Outside the Manyata, a well knitted homestead for the Karimojong, the kids will grin at the sight of a camera pointed at them. But it is midday and in the kitchen there is no sign of fire – so inside the manyata the mood is somber. Even the meanest or most ethical journalist would part with a few shillings for the interviewees’ family to have the next meal.

“We are starving so much because there is no rain. Even charcoal burning is not helping us. It is instead making us more tired and hungrier. When you take it to Moroto town they can give you Shs. 4000 for your sack, yet a can of flour costs Shs 6,000,” says Regina Nakiru, Chairperson Simon Village, Acerer Sub County.

“My mum tries to plant some sorghum every year.
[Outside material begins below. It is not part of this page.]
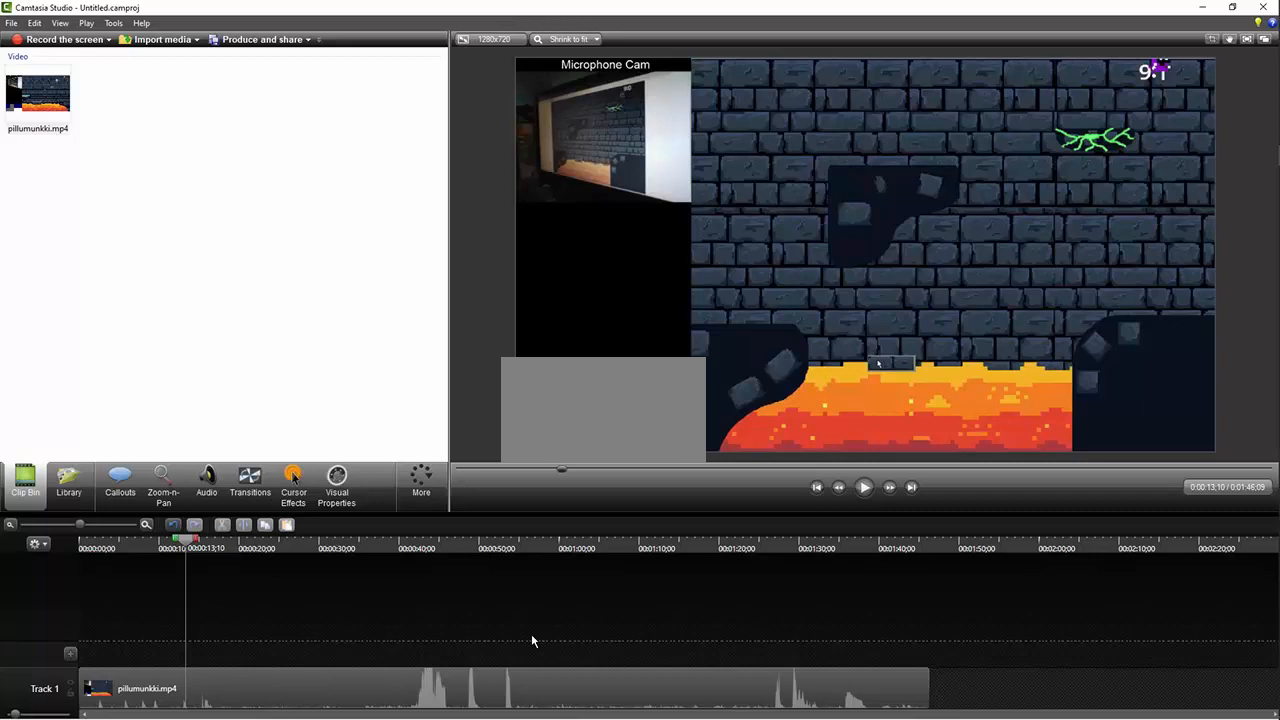
{"keys": ["right", "z"], "events": []}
Previously the yields were good but today the seeds may even not come out of the soil. She planted three acres last year and got less than ten sacks – you can imagine after using a tractor, paying for labour…” Napeyok says.

Bishop Guzzetti first came to Karamoja in 1986. And from 1995 he has been working here. Now that there is peace, he says, “This is the right time to introduce the right things. Give people direction.” But on the ground, Guzzetti is not contented with what he sees.

“The efforts put on Karamoja have been endless. Resources have been poured here but with very little results. May be the methodology has to change,” he adds. To that, Napeyok has an idea – one that the elite planners could probably be ignoring, the real fabric of a Karimojong’s culture and economics, livestock.

“Government is trying to put a lot of money into farming; buying seeds, but you forget that this is a semi arid area. Animals have proved that they work better here,” she says. “It is the only thing that could support us but it has been ignored. I have been to Turkana. When animals have water they can eat anything dry and survive. We have a lot of rain but for a short time. We should harvest it and it takes us through the year.”

“It is difficult to keep kids in school when they are still nomadic. This lifestyle is forced because of lack of water. When there is water you keep the animals near but when you don’t have water you have to drive the animals to where there is water,” Napeyok adds.

There are only two big dams in Karamoja which can guarantee water for animals during dry spells, Kakicumet in Napak district and Kobebe in Moroto, but Karamoja has seven districts. The government has recently dug more dams and valley tanks, but these have been criticised as being small and drying up easily.

Until a viable solution is found for Karamoja’s social-economic challenges, the population will continue to migrate, or desperately survive on nature, cutting down trees for commercial charcoal and firewood production, thus making an already arid environment worse.